Someone should go in and pick up the plant. Put it on the chairs. Talk to it. All the single people shooed into the 4seat systems 3 people, one plant, any extra pull a chair around. Arm around the plant.
Take plant for a drive. Make a room for the plant.
Go to the restaraunt: "Where's the plant?"
Knock knock. "Time to talk shit plant." Share some music instead of the abundant awkward silences The Plant has endured outside of, ignored as ambiance.
Get The Plant some clothes. Some pants for their pot that wouldn't look out of place anywhere swish. Go to a hotel. Play fish in a high rise room. Lose. Watch in house movies, stuff still in the cinema. "This used to be special before piracy". Give The Plant an eye patch. Go on a boat.
Put photos of outings in The Plant's corner.

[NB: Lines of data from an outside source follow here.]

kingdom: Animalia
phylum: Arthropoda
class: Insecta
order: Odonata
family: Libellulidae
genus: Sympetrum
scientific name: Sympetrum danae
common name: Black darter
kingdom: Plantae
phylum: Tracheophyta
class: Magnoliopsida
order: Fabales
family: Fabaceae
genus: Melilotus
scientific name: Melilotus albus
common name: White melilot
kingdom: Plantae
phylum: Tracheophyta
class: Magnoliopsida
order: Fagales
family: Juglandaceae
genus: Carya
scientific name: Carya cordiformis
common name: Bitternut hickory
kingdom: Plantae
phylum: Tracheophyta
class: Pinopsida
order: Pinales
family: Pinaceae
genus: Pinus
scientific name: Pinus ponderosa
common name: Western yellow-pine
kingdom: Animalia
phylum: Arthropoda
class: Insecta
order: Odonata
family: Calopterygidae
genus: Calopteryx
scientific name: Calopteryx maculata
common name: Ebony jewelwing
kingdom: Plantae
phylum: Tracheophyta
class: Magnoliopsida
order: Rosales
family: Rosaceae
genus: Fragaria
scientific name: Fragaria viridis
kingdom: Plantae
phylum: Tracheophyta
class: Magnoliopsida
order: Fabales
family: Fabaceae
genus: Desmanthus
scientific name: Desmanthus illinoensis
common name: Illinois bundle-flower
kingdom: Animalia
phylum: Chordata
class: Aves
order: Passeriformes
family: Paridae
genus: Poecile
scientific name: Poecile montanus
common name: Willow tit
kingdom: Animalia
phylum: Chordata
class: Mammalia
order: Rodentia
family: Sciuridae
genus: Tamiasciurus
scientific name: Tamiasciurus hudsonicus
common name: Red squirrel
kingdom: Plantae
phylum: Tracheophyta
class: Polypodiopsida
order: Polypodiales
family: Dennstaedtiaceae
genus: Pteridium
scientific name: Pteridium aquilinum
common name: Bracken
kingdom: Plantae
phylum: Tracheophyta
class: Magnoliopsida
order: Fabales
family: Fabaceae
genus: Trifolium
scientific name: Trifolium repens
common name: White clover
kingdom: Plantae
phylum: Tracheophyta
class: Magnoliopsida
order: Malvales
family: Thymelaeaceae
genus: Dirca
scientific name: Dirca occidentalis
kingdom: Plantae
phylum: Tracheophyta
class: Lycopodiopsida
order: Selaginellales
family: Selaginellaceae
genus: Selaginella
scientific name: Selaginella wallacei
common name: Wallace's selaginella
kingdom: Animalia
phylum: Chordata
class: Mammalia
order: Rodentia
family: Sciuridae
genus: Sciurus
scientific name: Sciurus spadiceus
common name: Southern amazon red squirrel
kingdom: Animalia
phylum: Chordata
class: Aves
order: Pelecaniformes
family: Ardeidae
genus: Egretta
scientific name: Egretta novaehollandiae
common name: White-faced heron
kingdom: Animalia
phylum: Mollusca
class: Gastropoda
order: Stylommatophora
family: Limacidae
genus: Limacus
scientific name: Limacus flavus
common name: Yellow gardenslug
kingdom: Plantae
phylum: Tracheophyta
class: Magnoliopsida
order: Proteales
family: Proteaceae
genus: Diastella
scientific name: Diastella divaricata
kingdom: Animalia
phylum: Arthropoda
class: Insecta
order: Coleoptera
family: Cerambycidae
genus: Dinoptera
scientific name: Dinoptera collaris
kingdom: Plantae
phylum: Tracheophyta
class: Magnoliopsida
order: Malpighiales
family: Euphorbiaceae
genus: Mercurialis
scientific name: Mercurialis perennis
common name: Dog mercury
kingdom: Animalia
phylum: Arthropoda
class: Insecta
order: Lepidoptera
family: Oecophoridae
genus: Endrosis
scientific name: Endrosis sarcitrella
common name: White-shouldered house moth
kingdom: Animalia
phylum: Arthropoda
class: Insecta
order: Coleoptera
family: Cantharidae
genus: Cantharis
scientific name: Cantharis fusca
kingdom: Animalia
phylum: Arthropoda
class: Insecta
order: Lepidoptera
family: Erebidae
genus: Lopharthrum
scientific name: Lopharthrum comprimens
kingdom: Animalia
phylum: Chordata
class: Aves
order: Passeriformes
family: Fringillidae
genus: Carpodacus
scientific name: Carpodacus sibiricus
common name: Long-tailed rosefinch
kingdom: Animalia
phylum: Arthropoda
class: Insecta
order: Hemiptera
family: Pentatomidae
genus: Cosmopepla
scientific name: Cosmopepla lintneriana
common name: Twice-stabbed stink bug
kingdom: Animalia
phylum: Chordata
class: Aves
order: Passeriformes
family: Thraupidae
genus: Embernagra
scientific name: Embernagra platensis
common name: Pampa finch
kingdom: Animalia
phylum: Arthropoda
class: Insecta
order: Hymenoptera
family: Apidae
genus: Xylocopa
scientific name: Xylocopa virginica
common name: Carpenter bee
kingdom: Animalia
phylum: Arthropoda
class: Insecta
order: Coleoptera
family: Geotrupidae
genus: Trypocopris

Put The Plant on a robotic set of wheels, little platform and shelf, tray for others to buy strange stuff, select books, what people think best, swapping to pay, putting back when leaving so more is there, somewhere safe. Plant Serving and moving about by leaves subtle movements and assumptions of The Plant's character. Hold a birthday party whenever The Plant takes credit for, celebrities, patrons, The Plant gets the presents and attention, but generously gives them to whoever shares the date/day. Writers can write history and ahead for the plant. It's character. Aims. Preferences. Eg the plant likes broke writers writing The Plant passages for scraps and near expired food, excess, at the end of the day/night. Bunch of writers at once carefully do little relay runs, then resume when others are done/exhausted. Endings win the king's portion, losers water the plant. Winners water the plant. The plant is left ownership of the shop. Welcome to The Plant Restaraunt.